A New Kind of Branch Bank

By John Steele Gordon

The advent of a modern banking system in the United States came with the National Banking Acts of the 1860s. The thousands of different bank notes issued by state banks disappeared, replaced by a uniform currency issued by nationally chartered banks using a uniform design. What didn’t disappear were bank runs, where frightened depositors raced to withdraw their money when they felt the bank might fail.

And fail they did. In the prosperous 1920s banks, mostly small, single-branch, state banks, failed at the rate of about 500 a year. In the first four years of the Great Depression, more than 5,000 banks failed.

So it was very much in the self-interest of banks to look solid, substantial and secure. This affected bank architecture profoundly, especially the branch banks that ordinary depositors used. In the late 19th century and the first half of the 20th, bank branches tended to look like Roman temples or Florentine palazzi.

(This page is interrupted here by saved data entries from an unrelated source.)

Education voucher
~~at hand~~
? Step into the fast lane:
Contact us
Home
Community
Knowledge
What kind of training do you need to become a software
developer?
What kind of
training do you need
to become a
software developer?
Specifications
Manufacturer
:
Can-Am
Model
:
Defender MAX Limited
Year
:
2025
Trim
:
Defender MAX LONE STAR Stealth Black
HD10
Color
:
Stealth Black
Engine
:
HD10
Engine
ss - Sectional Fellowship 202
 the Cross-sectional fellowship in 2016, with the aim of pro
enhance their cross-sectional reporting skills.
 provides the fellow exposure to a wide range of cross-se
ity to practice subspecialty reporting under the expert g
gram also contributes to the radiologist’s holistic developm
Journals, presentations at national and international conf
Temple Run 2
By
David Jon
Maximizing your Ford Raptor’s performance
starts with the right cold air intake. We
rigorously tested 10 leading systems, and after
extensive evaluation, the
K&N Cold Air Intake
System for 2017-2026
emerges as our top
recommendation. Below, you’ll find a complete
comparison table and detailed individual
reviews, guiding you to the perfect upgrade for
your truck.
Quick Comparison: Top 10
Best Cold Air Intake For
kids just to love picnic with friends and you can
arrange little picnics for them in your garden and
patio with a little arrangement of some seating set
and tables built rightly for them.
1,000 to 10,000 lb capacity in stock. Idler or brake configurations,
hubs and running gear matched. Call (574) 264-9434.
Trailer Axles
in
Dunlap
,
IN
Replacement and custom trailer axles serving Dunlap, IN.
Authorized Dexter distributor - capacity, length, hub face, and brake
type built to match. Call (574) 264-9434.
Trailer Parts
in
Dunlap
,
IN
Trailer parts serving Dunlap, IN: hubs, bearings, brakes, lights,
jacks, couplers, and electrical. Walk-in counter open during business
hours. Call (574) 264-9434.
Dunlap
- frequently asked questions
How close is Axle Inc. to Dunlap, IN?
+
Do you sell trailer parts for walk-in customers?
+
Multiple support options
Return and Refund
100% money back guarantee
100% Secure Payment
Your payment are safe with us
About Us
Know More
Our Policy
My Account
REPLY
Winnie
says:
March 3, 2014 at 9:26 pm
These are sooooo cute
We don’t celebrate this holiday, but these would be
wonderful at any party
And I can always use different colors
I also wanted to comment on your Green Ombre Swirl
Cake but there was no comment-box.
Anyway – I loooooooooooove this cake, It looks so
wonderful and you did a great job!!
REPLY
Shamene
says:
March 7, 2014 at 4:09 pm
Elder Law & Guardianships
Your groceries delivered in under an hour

But when the Federal Deposit Insurance Corporation was created in 1933 and brought bank runs to an end by protecting the money of bank depositors, the need for conservative, solid architecture ended with them. Bank architecture could now join the 20th century. And in 1954 it did, with a revolutionary bank branch at 43rd Street and Fifth Avenue in Manhattan.

The Manufacturers Trust Company began with the founding of the Citizens Trust Company of Brooklyn in 1905. Through a series of mergers (including the older Manufacturers National Bank of Brooklyn, whose name it took over) it quickly grew into one of New York’s larger banks and was the 29th largest in the country by 1925.

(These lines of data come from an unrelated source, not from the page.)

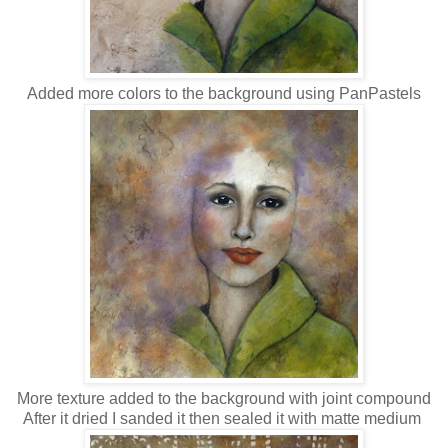
Added more colors to the background using PanPastels
More texture added to the background with joint compound
After it dried I sanded it then sealed it with matte medium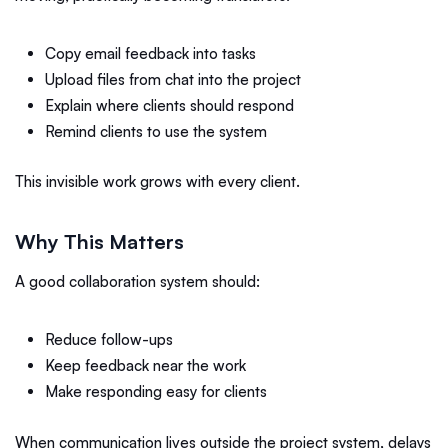
Copy email feedback into tasks
Upload files from chat into the project
Explain where clients should respond
Remind clients to use the system
This invisible work grows with every client.
Why This Matters
A good collaboration system should:
Reduce follow-ups
Keep feedback near the work
Make responding easy for clients
When communication lives outside the project system, delays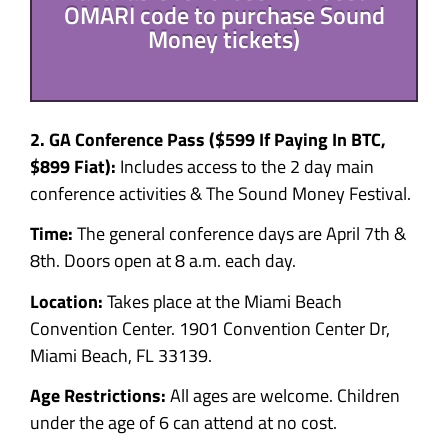
OMARI code to purchase Sound
Money tickets)
2. GA Conference Pass ($599
If Paying In BTC,
$899 Fiat):
Includes access to the 2 day main
conference activities & The Sound Money Festival.
Time:
The general conference days are
April 7th &
8th. Doors open at 8 a.m. each day.
Location:
Takes place at the Miami Beach
Convention Center. 1901 Convention Center Dr,
Miami Beach, FL 33139.
Age Restrictions:
All ages are welcome. Children
under the age of 6 can attend at no cost.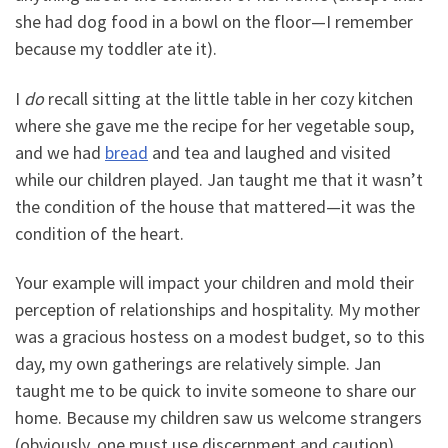
she had dog food in a bowl on the floor—I remember
because my toddler ate it).
I
do
recall sitting at the little table in her cozy kitchen
where she gave me the recipe for her vegetable soup,
and we had
bread
and tea and laughed and visited
while our children played. Jan taught me that it wasn’t
the condition of the house that mattered—it was the
condition of the heart.
Your example will impact your children and mold their
perception of relationships and hospitality. My mother
was a gracious hostess on a modest budget, so to this
day, my own gatherings are relatively simple. Jan
taught me to be quick to invite someone to share our
home. Because my children saw us welcome strangers
(obviously, one must use discernment and caution),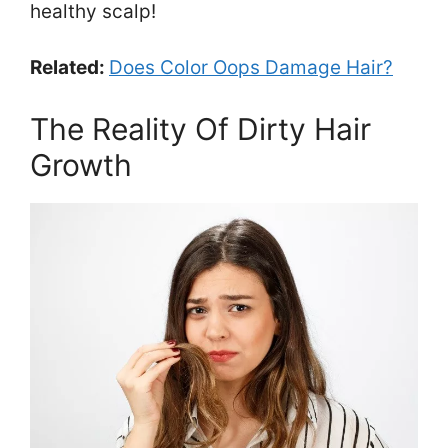
healthy scalp!
Related:
Does Color Oops Damage Hair?
The Reality Of Dirty Hair
Growth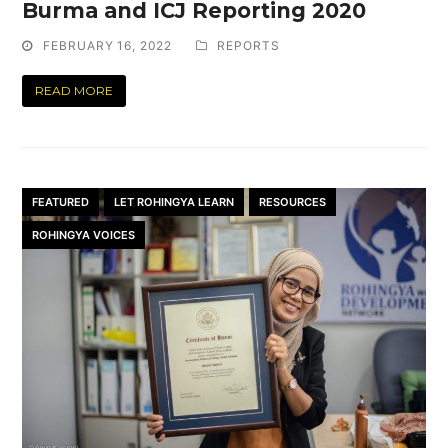
Burma and ICJ Reporting 2020
FEBRUARY 16, 2022
REPORTS
READ MORE
FEATURED
LET ROHINGYA LEARN
RESOURCES
ROHINGYA VOICES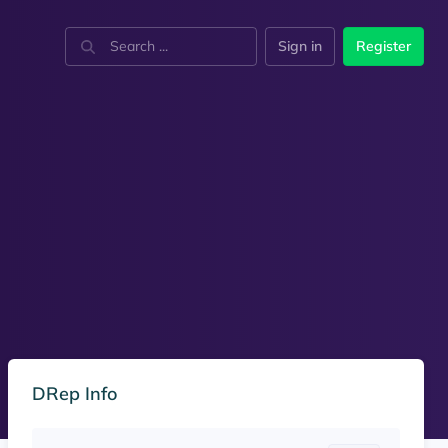
Sign in
Register
DRep Info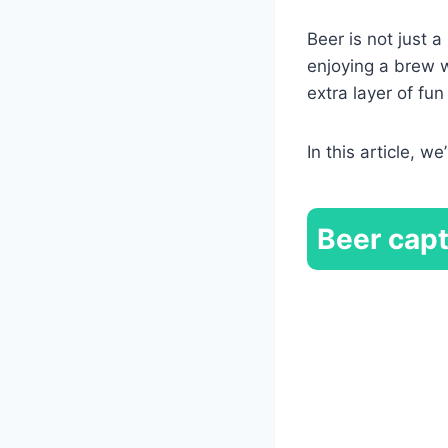
Beer is not just a
enjoying a brew w
extra layer of fu
In this article, we
Beer
capt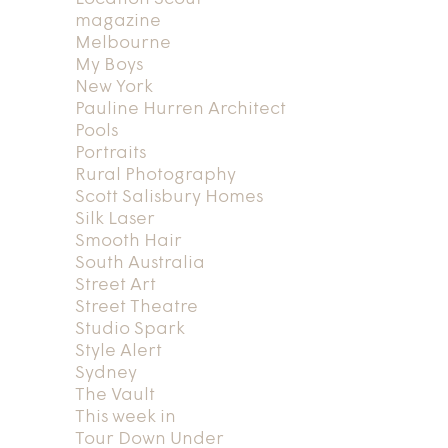
magazine
Melbourne
My Boys
New York
Pauline Hurren Architect
Pools
Portraits
Rural Photography
Scott Salisbury Homes
Silk Laser
Smooth Hair
South Australia
Street Art
Street Theatre
Studio Spark
Style Alert
Sydney
The Vault
This week in
Tour Down Under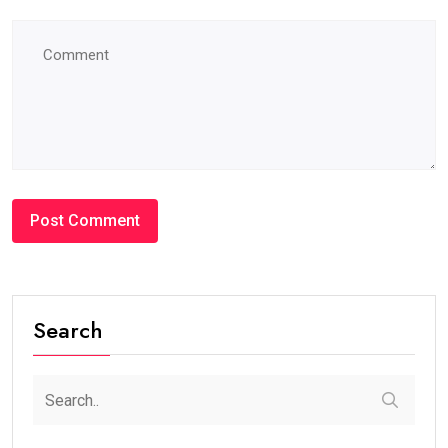
Search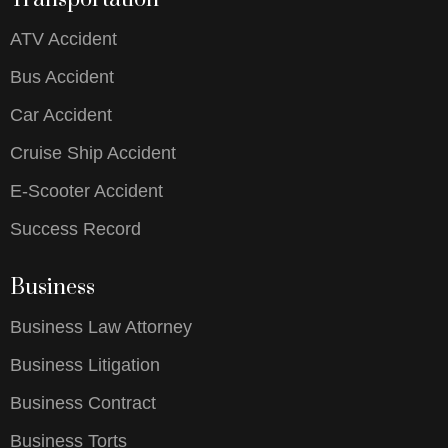
ATV Accident
Bus Accident
Car Accident
Cruise Ship Accident
E-Scooter Accident
Success Record
Business
Business Law Attorney
Business Litigation
Business Contract
Business Torts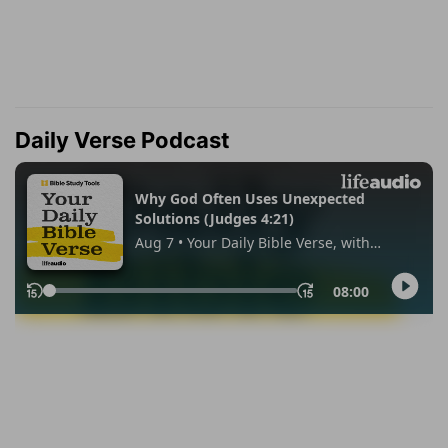
Daily Verse Podcast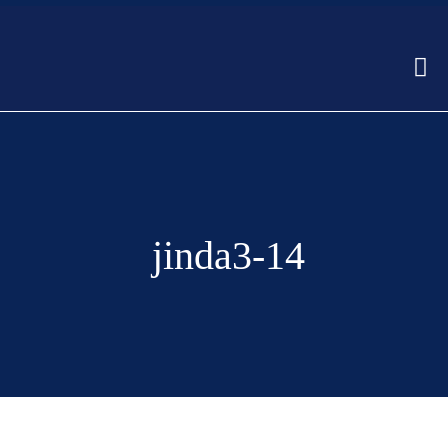
jinda3-14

In 1953, the bank hired the architect Gordon Bunshaft to design a new branch office. Bunshaft was one of the leading architects of the “International School,” which emphasized glass instead of masonry walls. His Lever House on Manhattan’s Park Avenue, now a New York City landmark, had put him on the architectural map in 1952, and his 1963 Beinecke Library at Yale University would make him one of the world’s most famous architects.

The design he created simply did not look like a bank. Instead of thick masonry walls and Corinthian columns, the walls were of glass and aluminum. The whole banking floor could be seen from the street. Indeed, the panes of glass, which weighed 1,500 pounds each, were the largest that had ever been cast in this country up to that date.

More, the vault—all 30 tons of it—was just a few feet inside on the ground floor, looking out at Fifth Avenue, instead of being deep in the interior or even the basement as had always been the case in earlier bank buildings.

Manufacturers Trust proudly called their new branch “unlike another financial institution in this country or abroad. Next to doing business on the sidewalk, it’s about as overt as banking can get, for the bank has 13,000 square feet of glass walls.”

Manufacturers Trust continued the merging ways that have so characterized banking in recent decades. It soon merged with Hanover Trust, becoming Manufacturers Hanover Trust (instantly nicknamed Manny-Hanny). It, in turn, was bought by Chemical Bank in 1992, which then took over Chase Manhattan in 1996 (and took its name). Chase Manhattan then merged with J. P. Morgan to become JPMorgan Chase in 2000.

Now a New York City landmark, what is perhaps the world’s most famous branch bank is now a clothing store. The vault, however, is still there, its door always open—now a showroom for the latest fashions.